RECORDS FOR THIS EXERCISE Block Start

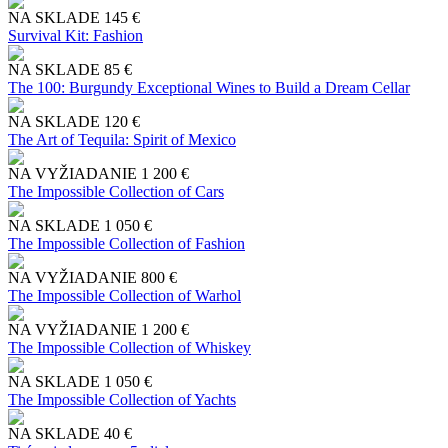
NA SKLADE
145 €
Survival Kit: Fashion
NA SKLADE
85 €
The 100: Burgundy Exceptional Wines to Build a Dream Cellar
NA SKLADE
120 €
The Art of Tequila: Spirit of Mexico
NA VYŽIADANIE
1 200 €
The Impossible Collection of Cars
NA SKLADE
1 050 €
The Impossible Collection of Fashion
NA VYŽIADANIE
800 €
The Impossible Collection of Warhol
NA VYŽIADANIE
1 200 €
The Impossible Collection of Whiskey
NA SKLADE
1 050 €
The Impossible Collection of Yachts
NA SKLADE
40 €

RECORDS FOR THIS EXERCISE Block End

● WHAT THE TASK REQUIRES
Scan the entries above for the word "Fashion" and collect each line holding it.

● RESPONSE TO THE EXERCISE
Survival Kit: Fashion
The Impossible Collection of Fashion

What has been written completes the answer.